When the magneto-optic crystal is placed parallel to the light emitting surface of the semiconductor laser element, the reflection from the end face of the magneto-optic crystal on the semiconductor laser element side was 14% when no anti-reflection film was applied, but with the present invention, , it became less than 0.5%.

Note that the optical element 11 having a beam conversion function may be integrated into the window material 2.

To describe the operation of the apparatus shown in FIG. 4, the polarization direction of the parallel light emitted from the semiconductor laser 1 is rotated by 45 degrees by passing through the magneto-optic crystal 12 magnetized by the magnet 13, and the light passes through the analyzer 14. The light is collected by 11 optical elements and sent to an optical fiber 15. On the other hand, the light that has passed through the analyzer 14 and has the same polarization direction and is in the opposite direction to the output direction has its polarization plane further rotated by 45 degrees when passing through the magneto-optic crystal 12 due to the non-reciprocity of the magneto-optic crystal 12. However, when it passes through the optical element 11 and returns to the active layer of the semiconductor laser 1,
The polarization direction is perpendicular to the polarization direction of the light emitted from the semiconductor laser. Therefore, light with a polarization direction perpendicular to the polarization direction of the output light of the semiconductor laser does not become noise in the semiconductor laser and does not cause instability of the oscillation characteristics, so the semiconductor laser can be stabilized. .

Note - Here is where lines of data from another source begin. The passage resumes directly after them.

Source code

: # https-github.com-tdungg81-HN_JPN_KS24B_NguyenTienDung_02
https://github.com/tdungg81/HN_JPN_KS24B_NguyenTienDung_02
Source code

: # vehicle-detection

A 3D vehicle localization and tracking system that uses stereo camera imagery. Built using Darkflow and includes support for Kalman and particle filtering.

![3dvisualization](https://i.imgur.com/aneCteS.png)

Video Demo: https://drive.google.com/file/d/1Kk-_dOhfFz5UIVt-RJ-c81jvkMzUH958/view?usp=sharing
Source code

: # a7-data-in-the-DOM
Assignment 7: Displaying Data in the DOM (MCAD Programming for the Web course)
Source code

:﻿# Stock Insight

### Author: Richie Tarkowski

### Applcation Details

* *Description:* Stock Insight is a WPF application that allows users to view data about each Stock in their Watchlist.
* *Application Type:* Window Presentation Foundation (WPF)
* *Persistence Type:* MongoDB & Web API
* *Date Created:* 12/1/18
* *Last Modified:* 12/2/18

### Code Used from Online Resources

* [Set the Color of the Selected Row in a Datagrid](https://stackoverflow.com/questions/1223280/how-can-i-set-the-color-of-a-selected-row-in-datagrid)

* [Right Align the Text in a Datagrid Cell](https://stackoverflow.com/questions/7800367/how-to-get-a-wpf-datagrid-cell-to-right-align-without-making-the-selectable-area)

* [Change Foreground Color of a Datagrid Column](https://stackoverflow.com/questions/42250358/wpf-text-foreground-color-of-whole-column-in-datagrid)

Effects of the Invention By using the semiconductor laser device of the present invention, the reflected light from the light emitting surface of the hermetic sealing cap, which is necessary to prevent deterioration of the resonator surface, etc. and ensure reliability, is reflected from the semiconductor laser. It is possible to realize a semiconductor laser device that is reliable, has stable oscillation characteristics, and has low noise.

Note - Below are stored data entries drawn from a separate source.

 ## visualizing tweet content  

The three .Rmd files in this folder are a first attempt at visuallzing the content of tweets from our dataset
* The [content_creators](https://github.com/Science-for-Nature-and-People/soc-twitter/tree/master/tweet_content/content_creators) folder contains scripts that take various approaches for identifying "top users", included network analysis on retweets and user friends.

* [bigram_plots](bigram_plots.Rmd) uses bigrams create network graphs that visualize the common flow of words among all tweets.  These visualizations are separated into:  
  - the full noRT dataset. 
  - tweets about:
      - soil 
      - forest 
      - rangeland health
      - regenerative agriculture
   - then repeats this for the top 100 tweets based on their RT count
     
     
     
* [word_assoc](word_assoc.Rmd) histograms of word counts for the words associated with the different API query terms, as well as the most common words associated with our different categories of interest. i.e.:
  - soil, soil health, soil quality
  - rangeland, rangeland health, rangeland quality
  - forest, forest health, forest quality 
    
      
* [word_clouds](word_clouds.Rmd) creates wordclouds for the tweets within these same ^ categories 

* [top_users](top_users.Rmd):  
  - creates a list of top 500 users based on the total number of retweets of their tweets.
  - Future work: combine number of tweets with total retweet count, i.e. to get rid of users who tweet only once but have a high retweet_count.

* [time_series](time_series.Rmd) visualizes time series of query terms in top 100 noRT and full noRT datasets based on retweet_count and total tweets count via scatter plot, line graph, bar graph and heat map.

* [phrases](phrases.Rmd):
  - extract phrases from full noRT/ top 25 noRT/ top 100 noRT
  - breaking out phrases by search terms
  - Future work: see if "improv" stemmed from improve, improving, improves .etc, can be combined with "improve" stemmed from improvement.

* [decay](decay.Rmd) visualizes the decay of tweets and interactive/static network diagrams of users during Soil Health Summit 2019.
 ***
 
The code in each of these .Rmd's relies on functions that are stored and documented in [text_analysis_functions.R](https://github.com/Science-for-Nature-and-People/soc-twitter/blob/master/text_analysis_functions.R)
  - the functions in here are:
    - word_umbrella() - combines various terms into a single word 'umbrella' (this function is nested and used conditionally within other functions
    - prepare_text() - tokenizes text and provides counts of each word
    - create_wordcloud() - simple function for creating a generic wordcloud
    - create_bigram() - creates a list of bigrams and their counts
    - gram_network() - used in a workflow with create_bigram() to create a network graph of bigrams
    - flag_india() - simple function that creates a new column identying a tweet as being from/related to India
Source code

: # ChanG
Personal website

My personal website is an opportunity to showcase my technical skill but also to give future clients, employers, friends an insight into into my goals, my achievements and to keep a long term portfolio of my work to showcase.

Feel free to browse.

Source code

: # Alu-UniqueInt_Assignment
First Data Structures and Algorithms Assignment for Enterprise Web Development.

Furthermore, by selecting the window material for the hermetic sealing cap, the construction of the isolator etc. is easy and reliable.
Moreover, a semiconductor laser device with stable oscillation characteristics and low noise can be realized.

[Brief explanation of drawings]

Fig. 1 is an external view and internal configuration diagram of a semiconductor laser device sealed with a conventional hermetic sealing cap, Fig. 2 is an enlarged view of main parts of a semiconductor laser element, and Fig. 3 is a semiconductor laser device according to an embodiment of the present invention. FIG. 4 is a diagram showing the internal configuration of an isolator for a light source for optical communication using the semiconductor laser device of the present invention. 1...-semiconductor laser element, 6...-emitted light, 7-
...Reflected light from both ends of the light exit window, 8.. Cavity end face on one side of the semiconductor laser, 9.. Active layer, 12.
...Magneto-optical crystal, 13--Magnet. Name of agent: Patent attorney Toshio Nakao and 1 other person No. 1
Figure 2 Figure 3 Figure 2 Figure 4

Claims (2)

[Claims] (1) Light is emitted from the airtight sealing gap to the extent that reflected light from the end face of the window on the light exit surface of the airtight sealing cap for light emitted from the semiconductor laser bare hand does not return to the active layer of the semiconductor laser element. A semiconductor laser device characterized by an inclined surface. (2) A semiconductor laser device according to claim 1, characterized in that a magneto-optic crystal is used as a window material of a cap for hermetically sealing a semiconductor laser element.